Brano da leggere:

Posto ciò, la Corte, nel ribadire il principio summenzionato prima ossia che, a fronte di informazioni provenienti da fonti autorevoli e accreditate e prima di tutto alla luce di quanto rilevato dalla Corte Europea dei diritti dell’uomo in sentenze riguardanti lo Stato di emissione del M.A.E., deve essere verificato e ponderato il concreto rischio che il soggetto, di cui è chiesta la consegna, possa trovarsi esposto all’eventualità della sottoposizione a trattamenti inumani o degradanti, correlati alle condizioni degli istituti carcerari del Paese di emissione, in ragione del sovraffollamento o di altri strutturali e non puramente contingenti problemi, evidenziava altresì che, in presenza di una situazione di allarme, originato dall’accertata esistenza di condizioni di rischio, la necessaria verifica implica che siano acquisite specifiche assicurazioni dallo Stato di emissione le quali a loro volta non possono solo concernere profili di carattere generale, ma devono essere individualizzate in relazione alla situazione riguardante il soggetto interessato alla procedura di consegna.
In sostanza, secondo i giudici di legittimità ordinaria, un onere di questo tipo incombe allo Stato emittente e non a carico di colui nei cui confronti viene emesso il mandato di arresto europeo.

Dettagli del compito: Stabilisca se ciascuna delle seguenti affermazioni concorda con il brano sul mandato di arresto europeo, rispondendo sì o no e citando testualmente le parole decisive: (a) le assicurazioni richieste allo Stato di emissione possono limitarsi a profili di carattere generale; (b) il rischio da verificare è collegato anche al sovraffollamento degli istituti carcerari; (c) l'onere in questione grava sulla persona nei cui confronti è emesso il mandato. Le righe che seguono costituiscono materiale a sé, distinto dal brano.

Dati seguenti:

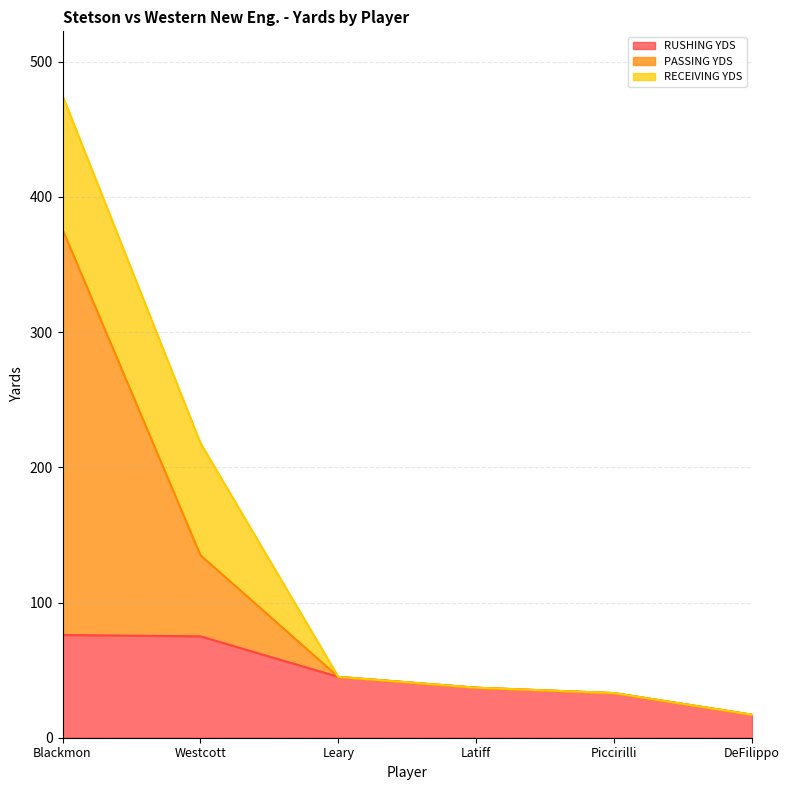

At which category is the sum across all series the highest?

Blackmon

Risultato:
(a) No: «non possono solo concernere profili di carattere generale, ma devono essere individualizzate in relazione alla situazione riguardante il soggetto interessato alla procedura di consegna».
(b) Sì: «in ragione del sovraffollamento o di altri strutturali e non puramente contingenti problemi».
(c) No: «un onere di questo tipo incombe allo Stato emittente e non a carico di colui nei cui confronti viene emesso il mandato di arresto europeo».